Kenner focuses on the machinery and the results of industrial production technology in odd and unnerving ways. The aforementioned grocery store sequence turns an innocuous domestic ritual into an onslaught of artificiality and industry at its most terrifying, as obnoxious colors and aggressive packaging go by in a seductive haze. We see hundreds of adorable baby chicks rush past on a conveyer belt before having their cute little asses stamped with a barcode—they may be living, breathing creatures but to the industry they might as well be cans of beans. Even the animated graphics, the low point of many a doc since Morgan Spurlock’s McDonald’s gross-out Super Size Me, work well to provide information while emphasizing scale and animal as commodity. In one, seemingly endless rows of livestock go by like metal ducks at a shooting range, while floating percentage numbers tick off statistics of meat consumption. Another features a red, shiny cut of beef spinning mid air in front of a lovely blue backdrop, strange and Dali-esque, an apt metaphor for our emotional remove from the source of the sterilized cut of meat on the plate.

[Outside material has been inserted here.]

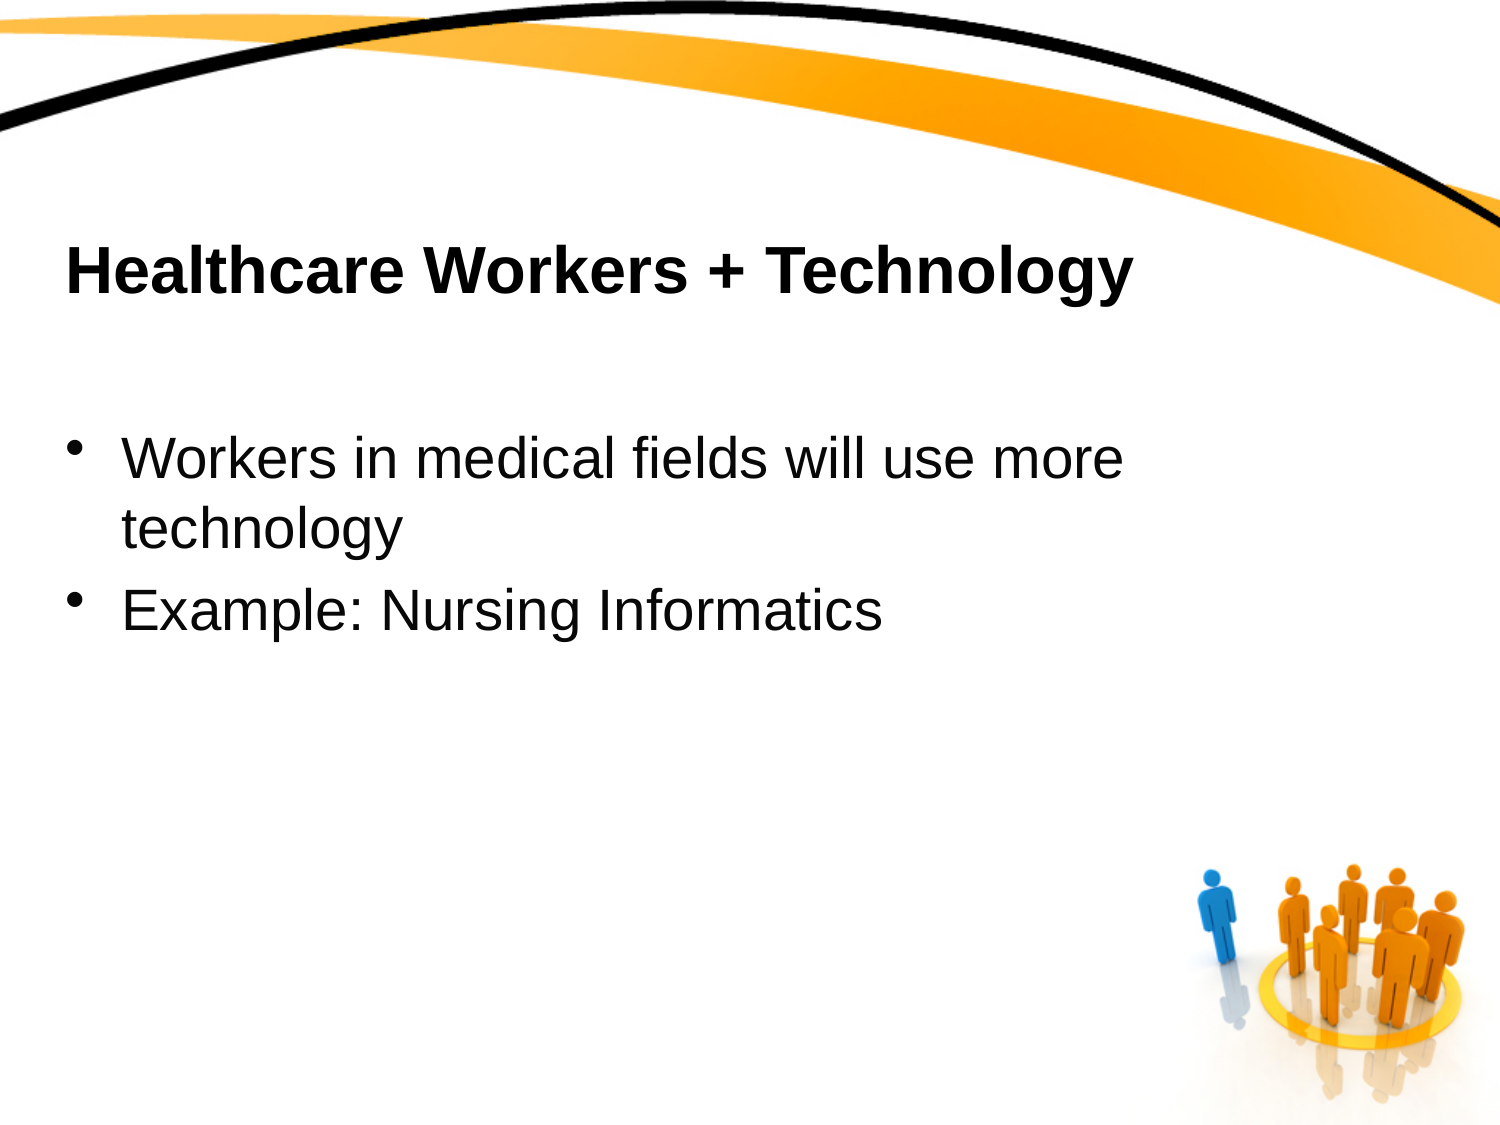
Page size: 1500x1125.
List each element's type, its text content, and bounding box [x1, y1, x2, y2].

title Healthcare Workers + Technology [50, 224, 1267, 309]
list Workers in medical fields will use more technology Example: Nursing Informatics [50, 412, 1267, 794]
picture [0, 0, 1500, 1125]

The overall aestheticization of animal slaughter recalls Georges Franju’s meditative 1949 short documentary Blood of the Beasts, which contrasts life in a small rural town on the outskirts of Paris with an unflinching look inside the local slaughterhouse. Captivating in its grotesquery, Franju’s black-and-white 16mm lingered on blood, viscera, and butchered flesh in the same manner as Food, Inc.’s shots of undulating waves of crowded livestock and the endless march of factory machinery. Blood of the Beasts shares some of Food, Inc.’s social aims; to show the ignorance of communities about where their food comes from, and to shock audiences by documenting the bare reality of its processing. However, the single animal slaughters that may have been appalling in 1949 register as positively quaint when compared to the assembly line butchery of today’s charnel houses. So much has changed, and the more aggressively political agenda of Food, Inc. is an appropriate response.
The glut of issue-based documentaries in recent years has raised, time and again, questions of form versus content. While ideally all of these films would be as aesthetically considered as they are socially aware and urgent, expediency has too often won the day. Food, Inc., visually lovely but structurally clumsy, still manages to make a crucial point that continues to elude many American consumers: that the way in which we eat is unacceptably destructive to our land, economy, and health. The importance of that message, and the fact that it has a better than average chance to get out there due to its hot topicality and the support of food culture luminaries from Kmart vendor Martha Stewart to the more esoteric Alice Waters and everyone in between, makes one hopes that the message transcends the messenger.